L’art. 9 (Partecipazione economica delle famiglie ai servizi educativi per l’infanzia) riporta ai contenuti del saggio Il diritto di apprendere. Nuove linee di investimento per un sistema integrato, ed. Giappichelli: «1. La partecipazione economica delle famiglie alle spese di funzionamento dei servizi educativi per l’infanzia, sia pubblici che privati accreditati, non può superare, complessivamente, il 30 per cento del costo medio del servizio rilevato dall’Ente locale». L’interrogativo è immediato: la differenza chi la paga? Il decreto sembra accennare ad una risposta all’art. 12 (Finalità e criteri di riparto del Fondo Nazionale per il Sistema integrato di educazione e di istruzione): il Fondo nazionale finanzia senza dubbio la scuola pubblica statale negli interventi di ristrutturazione e gestione, come la formazione dei docenti. Ma allora, che sistema integrato è? Si integra con che cosa, se la scuola pubblica paritaria resta nel limbo? E’ un sistema unico, rigido, ingiusto, parente di un regime! I cittadini consapevoli e responsabili dell’educazione dei figli hanno pagato le tasse: meritano di essere liberi.

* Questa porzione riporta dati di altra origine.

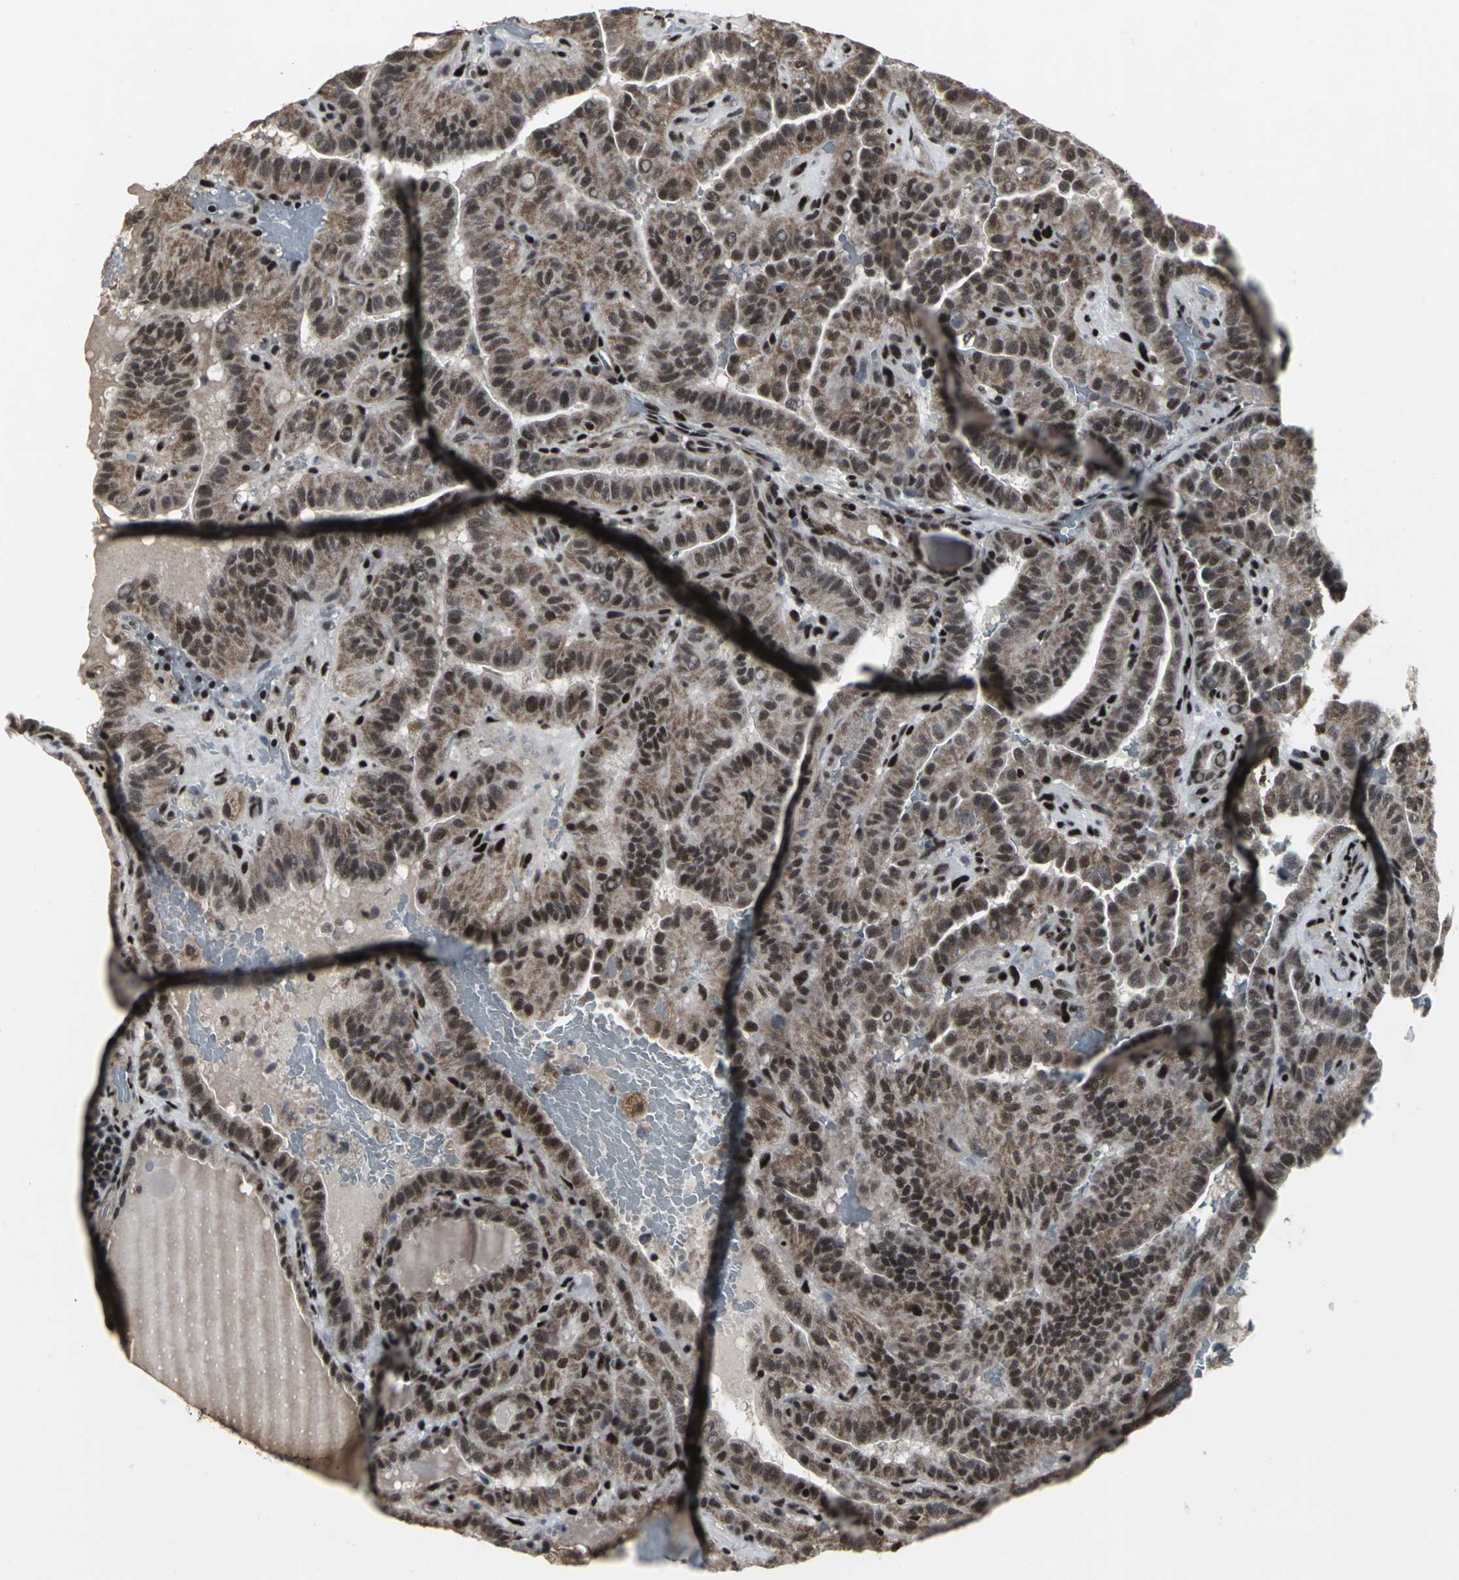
{"staining": {"intensity": "moderate", "quantity": ">75%", "location": "nuclear"}, "tissue": "thyroid cancer", "cell_type": "Tumor cells", "image_type": "cancer", "snomed": [{"axis": "morphology", "description": "Papillary adenocarcinoma, NOS"}, {"axis": "topography", "description": "Thyroid gland"}], "caption": "There is medium levels of moderate nuclear staining in tumor cells of thyroid cancer, as demonstrated by immunohistochemical staining (brown color).", "gene": "SRF", "patient": {"sex": "male", "age": 77}}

Parrebbe uno spiraglio l’affermazione che «sulla base delle richieste degli enti locali, le risorse sono erogate direttamente ai Comuni, con priorità per quelli privi o carenti di scuole statali dell’infanzia». È il Sindaco, insomma, a dover essere così lucido da accedere al fondo, favorendo, in assenza della scuola statale, le risorse territoriali (scuole pubbliche paritarie gestite dal comune o da enti privati). Altrimenti è la fine, per il Sindaco, per il Comune, per il Paese.

In conclusione, il decreto, pur avendo aperto e fissato uno spiraglio sull’evidenza del diritto di educare il proprio rampollo in una pluralità di scelta formativa oltre il sesto anno di età, conferma che il cittadino non può essere né distratto né assente…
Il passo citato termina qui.